Земля обетованная - Барак Обама
Шрифт:
Интервал:
Закладка:
Другими словами, это была чушь. Сантелли знал это. Это знали и ведущие CNBC, которые с ним переругивались. И все же было очевидно, что трейдеры, по крайней мере, полностью приняли то, что пропагандировал Сантелли. Их не смущал тот факт, что игра, в которую они играли, была подстроена сверху донизу, если не ими, то их работодателями, настоящими воротилами в отделанных деревянными панелями залах заседаний. Их не беспокоил тот факт, что на каждого "неудачника", купившего дом больше, чем он мог себе позволить, приходилось двадцать человек, которые жили по средствам, но теперь страдали от последствий неудачных ставок Уолл-стрит.
Нет, эти торговцы были искренне огорчены, убеждены, что их вот-вот погубит правительство. Они считали себя жертвами. Один даже наклонился к микрофону Сантелли и объявил нашу жилищную программу "моральным ущербом" — использовав экономический термин, который вошел в популярный лексикон, чтобы объяснить, как политика, защищающая банки от растущих убытков, может в конечном итоге поощрить еще большее финансовое безрассудство в будущем. Только теперь этот же термин использовался для аргументации против помощи семьям, которые, не по своей вине, собирались потерять свои дома.
Я выключил видео, чувствуя раздражение. Это был знакомый трюк, подумал я про себя, тот вид риторической ловкости рук, который стал основным приемом консервативных пандитов повсюду, независимо от вопроса: взять язык, который когда-то использовали обездоленные, чтобы подчеркнуть общественную болезнь, и перевернуть его на свой лад. Проблема больше не в дискриминации цветного населения, говорится в аргументе; это "обратный расизм", когда меньшинства "разыгрывают расовую карту", чтобы получить несправедливое преимущество. Проблема не в сексуальных домогательствах на рабочем месте, а в бесчувственных "феминази", бьющих мужчин по голове своей политкорректностью. Проблема не в банкирах, использующих рынок как свое личное казино, и не в корпорациях, подавляющих заработную плату путем уничтожения профсоюзов и перевода рабочих мест в другие страны. Это ленивые и неуклюжие люди вместе со своими либеральными союзниками в Вашингтоне, которые хотят поживиться за счет настоящих "создателей и исполнителей" экономики.
Такие аргументы не имеют ничего общего с фактами. Они были невосприимчивы к анализу. Они уходили глубже, в область мифов, переопределяя справедливость, присваивая себе статус жертвы, наделяя людей, подобных тем торговцам в Чикаго, самым ценным из даров: убежденностью в невиновности, а также праведным негодованием, которое приходит вместе с ней.

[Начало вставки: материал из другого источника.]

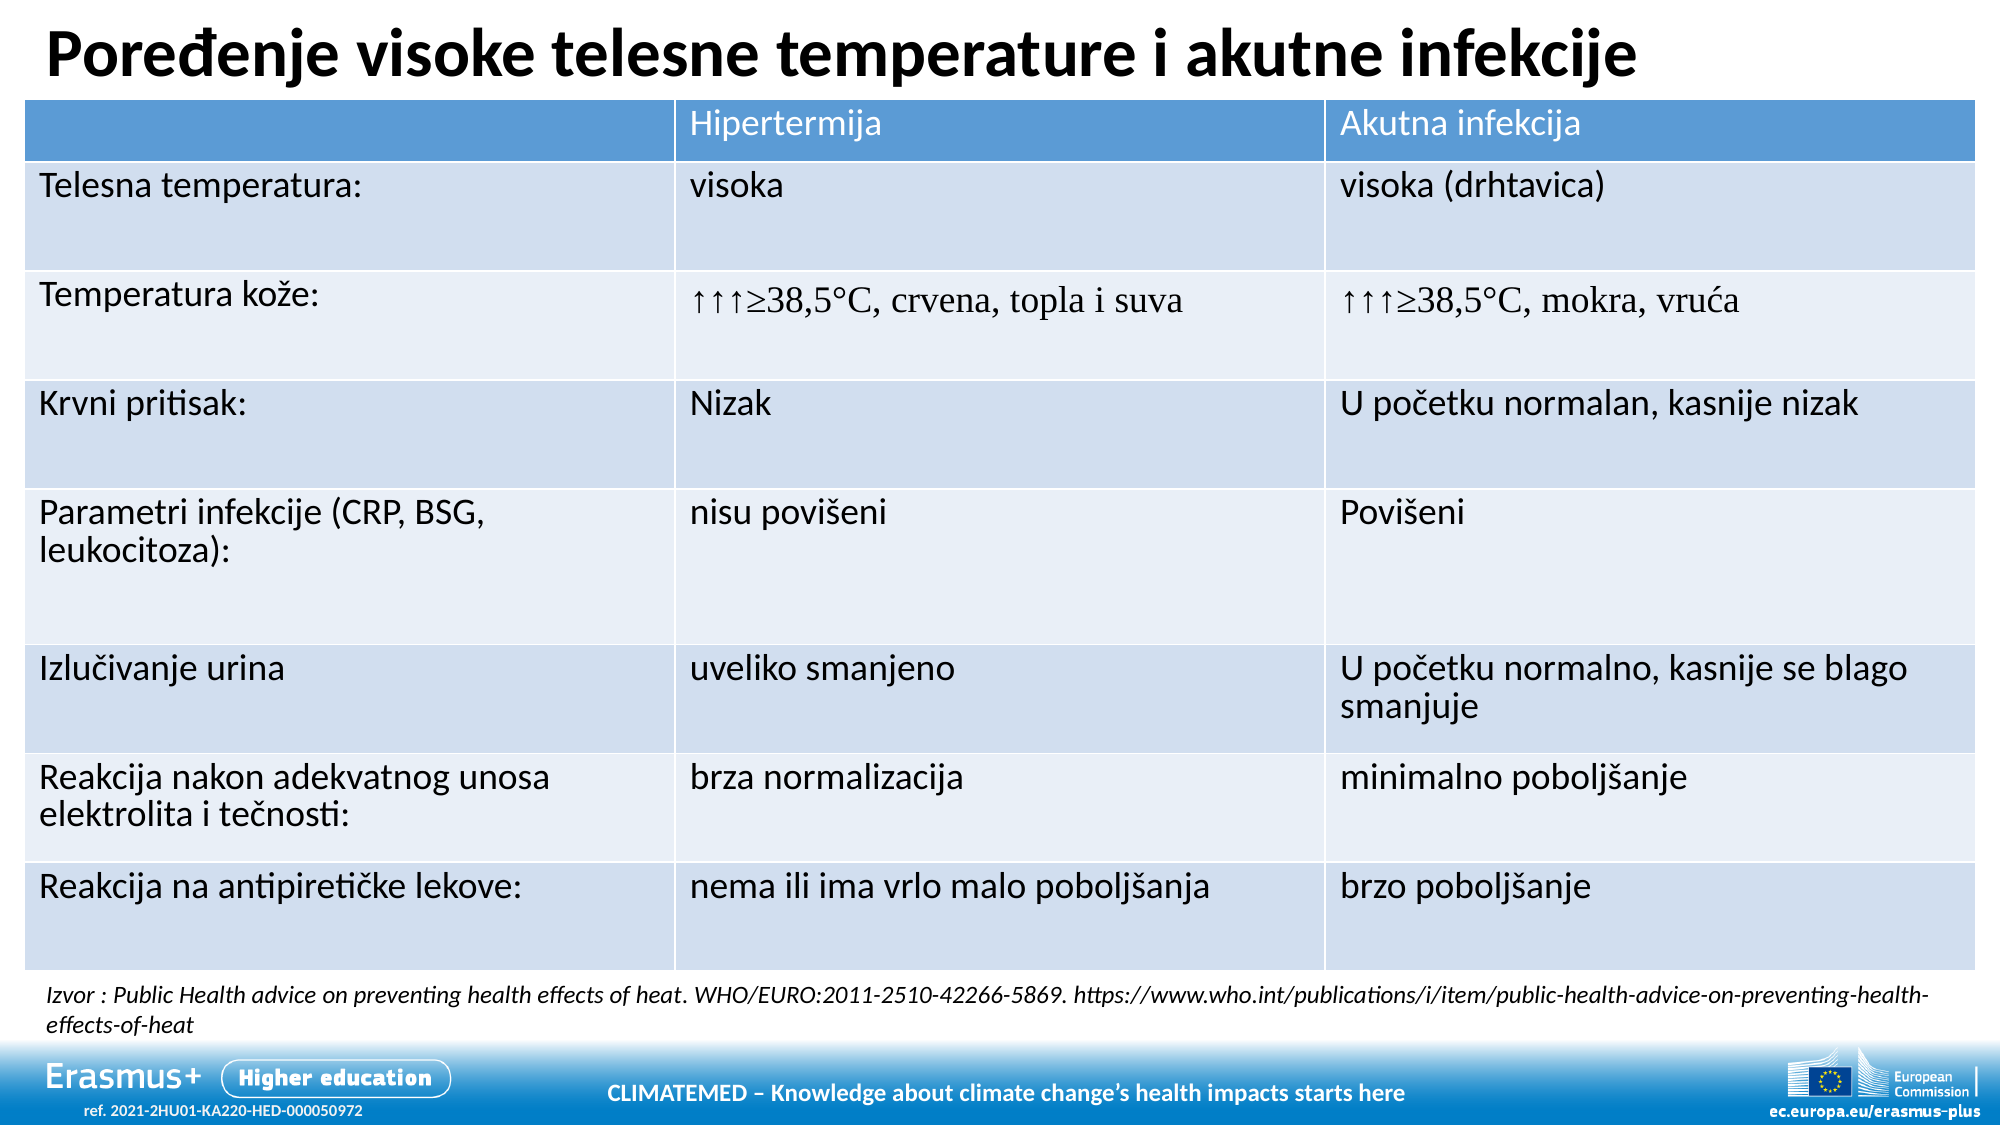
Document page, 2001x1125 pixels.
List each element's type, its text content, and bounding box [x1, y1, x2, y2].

Я часто вспоминаю этот ролик Сантелли, который предвещал многие политические битвы, с которыми я столкнусь во время моего президентства. Ведь в его словах была, по крайней мере, одна побочная правда: Наши требования к правительству изменились за последние два столетия, с тех пор, как основатели создали его. Помимо основных задач по отражению врагов и завоеванию территорий, обеспечению соблюдения прав собственности и охране порядка, которые белые мужчины, владеющие собственностью, считали необходимыми для поддержания порядка, наша ранняя демократия в основном предоставила каждого из нас самим себе. Затем началась кровопролитная война, в ходе которой решалось, распространяются ли права собственности на обращение с чернокожими как со скотом. Начались движения рабочих, фермеров и женщин, которые на собственном опыте убедились в том, что свобода одного человека слишком часто приводит к его собственному порабощению. Наступила депрессия, и люди узнали, что быть предоставленным самому себе может означать нищету и позор.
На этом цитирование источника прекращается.